[[ GIVEN DATA open ]]

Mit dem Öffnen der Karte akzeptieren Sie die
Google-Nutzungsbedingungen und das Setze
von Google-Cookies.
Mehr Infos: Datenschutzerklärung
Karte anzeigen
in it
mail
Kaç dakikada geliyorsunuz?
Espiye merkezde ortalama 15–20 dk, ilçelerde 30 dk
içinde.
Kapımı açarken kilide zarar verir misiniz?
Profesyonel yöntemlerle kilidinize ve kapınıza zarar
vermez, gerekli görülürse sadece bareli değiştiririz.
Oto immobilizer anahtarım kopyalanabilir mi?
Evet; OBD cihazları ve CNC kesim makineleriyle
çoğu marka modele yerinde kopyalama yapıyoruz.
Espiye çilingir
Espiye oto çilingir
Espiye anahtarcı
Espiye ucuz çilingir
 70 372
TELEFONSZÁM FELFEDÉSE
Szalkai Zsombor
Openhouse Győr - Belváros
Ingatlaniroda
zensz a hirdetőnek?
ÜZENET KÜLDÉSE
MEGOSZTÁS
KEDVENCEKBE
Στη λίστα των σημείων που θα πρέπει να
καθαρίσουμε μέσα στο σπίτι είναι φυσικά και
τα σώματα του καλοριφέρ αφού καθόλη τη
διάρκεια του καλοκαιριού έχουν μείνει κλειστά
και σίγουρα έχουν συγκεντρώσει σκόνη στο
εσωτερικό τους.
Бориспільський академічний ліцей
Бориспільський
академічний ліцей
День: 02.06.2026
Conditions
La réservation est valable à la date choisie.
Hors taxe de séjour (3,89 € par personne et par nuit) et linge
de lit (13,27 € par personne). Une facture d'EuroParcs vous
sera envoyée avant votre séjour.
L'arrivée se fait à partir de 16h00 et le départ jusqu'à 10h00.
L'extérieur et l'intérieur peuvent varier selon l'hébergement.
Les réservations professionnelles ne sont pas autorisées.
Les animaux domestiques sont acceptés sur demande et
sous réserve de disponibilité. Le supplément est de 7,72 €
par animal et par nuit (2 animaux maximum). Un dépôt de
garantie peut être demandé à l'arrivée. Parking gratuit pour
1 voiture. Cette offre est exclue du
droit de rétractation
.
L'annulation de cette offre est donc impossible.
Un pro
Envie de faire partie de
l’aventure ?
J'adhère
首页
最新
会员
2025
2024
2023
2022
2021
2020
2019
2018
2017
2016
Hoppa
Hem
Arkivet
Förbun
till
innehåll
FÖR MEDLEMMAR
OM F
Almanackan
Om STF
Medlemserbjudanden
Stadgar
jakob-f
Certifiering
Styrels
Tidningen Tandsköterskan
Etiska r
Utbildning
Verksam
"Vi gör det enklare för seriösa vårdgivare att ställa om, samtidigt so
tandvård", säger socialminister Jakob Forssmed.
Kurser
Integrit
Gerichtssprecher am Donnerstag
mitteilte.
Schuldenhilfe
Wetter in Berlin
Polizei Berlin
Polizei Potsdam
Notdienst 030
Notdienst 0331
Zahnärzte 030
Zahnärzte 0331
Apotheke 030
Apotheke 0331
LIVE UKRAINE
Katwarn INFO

[[ GIVEN DATA closed ]]

**WORK TO COMPLETE**
Type out again, exactly as written, the lines from the beginning of the material through the one containing "Profesyonel yöntemlerle kilidinize".

**EXERCISE SOLUTION**
Mit dem Öffnen der Karte akzeptieren Sie die
Google-Nutzungsbedingungen und das Setze
von Google-Cookies.
Mehr Infos: Datenschutzerklärung
Karte anzeigen
in it
mail
Kaç dakikada geliyorsunuz?
Espiye merkezde ortalama 15–20 dk, ilçelerde 30 dk
içinde.
Kapımı açarken kilide zarar verir misiniz?
Profesyonel yöntemlerle kilidinize ve kapınıza zarar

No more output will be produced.